Please copy the data below exactly, from its first line through the line holding "пояснили ситуацію", and skip the pictures.

Segment Start: Data section

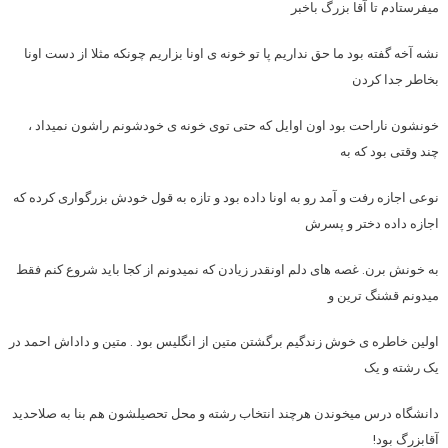
میفرستادم تا آقا بزرگ باخبر
نشه آخه گفته بود ما حق نداریم پا تو خونه ی اونا بزاریم چونکه مثلا از دست اونا
بخاطر جدا کردن
خونشون ناراحت بود اون اوایل که حتی توی خونه ی خودشونم راشون نمیداد ،
چند وقتی بود که به
نوعی اجازه رفت و آمد رو به اونا داده بود و تازه به قول خودش بزرگواری کرده که
اجازه داده دختر و پسرش
به خونش برن. غصه های دلم اونقدر زیادن که نمیدونم از کجا باید شروع کنم فقط
میدونم قشنگ ترین و
اولین خاطره ی خوش زندگیم برگشتن متین از انگلیس بود . متین و داداش احمد در
یک رشته و یک
دانشگاه درس میخوندن هرچند انتخاب رشته و محل تحصیلشون هم بنا به صلاحدید
آقابزرگ بود!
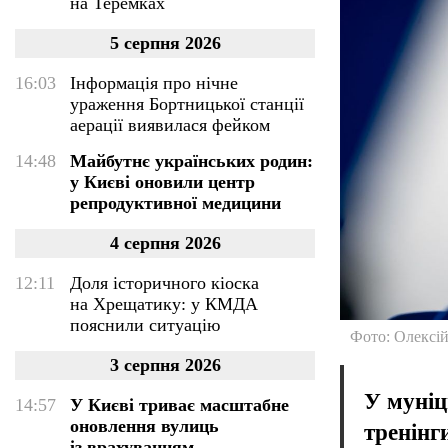
на Теремках
5 серпня 2026
16:03
Інформація про нічне
ураження Бортницької станції
аерації виявилася фейком
14:48
Майбутнє українських родин:
у Києві оновили центр
репродуктивної медицини
4 серпня 2026
12:11
Доля історичного кіоска
на Хрещатику: у КМДА
пояснили ситуацію
Фото: Олексі
3 серпня 2026
У муніц
14:57
У Києві триває масштабне
оновлення вулиць
тренінг
із врахуванням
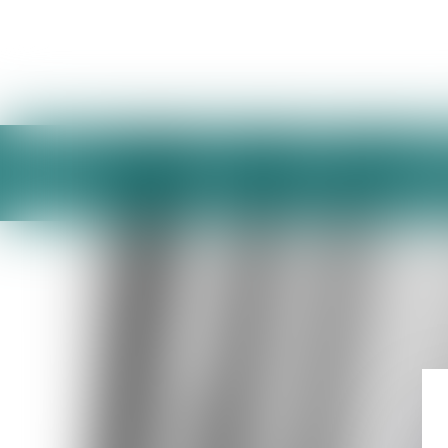
ACCUEIL
L'ÉQUIPE
DO
CONTACT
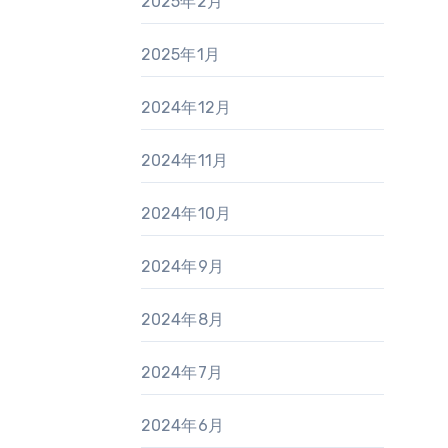
2025年2月
2025年1月
2024年12月
2024年11月
2024年10月
2024年9月
2024年8月
2024年7月
2024年6月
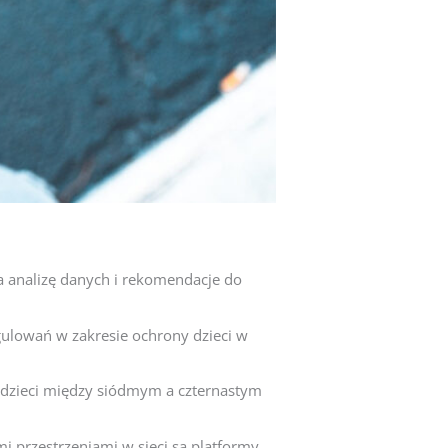
ąca analizę danych i rekomendacje do
gulowań w zakresie ochrony dzieci w
 dzieci między siódmym a czternastym
 przestrzeniami w sieci są platformy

Segment End: Data section

• [Answer section]
میفرستادم تا آقا بزرگ باخبر
نشه آخه گفته بود ما حق نداریم پا تو خونه ی اونا بزاریم چونکه مثلا از دست اونا
بخاطر جدا کردن
خونشون ناراحت بود اون اوایل که حتی توی خونه ی خودشونم راشون نمیداد ،
چند وقتی بود که به
نوعی اجازه رفت و آمد رو به اونا داده بود و تازه به قول خودش بزرگواری کرده که
اجازه داده دختر و پسرش
به خونش برن. غصه های دلم اونقدر زیادن که نمیدونم از کجا باید شروع کنم فقط
میدونم قشنگ ترین و
اولین خاطره ی خوش زندگیم برگشتن متین از انگلیس بود . متین و داداش احمد در
یک رشته و یک
دانشگاه درس میخوندن هرچند انتخاب رشته و محل تحصیلشون هم بنا به صلاحدید
آقابزرگ بود!
на Теремках
5 серпня 2026
16:03
Інформація про нічне
ураження Бортницької станції
аерації виявилася фейком
14:48
Майбутнє українських родин:
у Києві оновили центр
репродуктивної медицини
4 серпня 2026
12:11
Доля історичного кіоска
на Хрещатику: у КМДА
пояснили ситуацію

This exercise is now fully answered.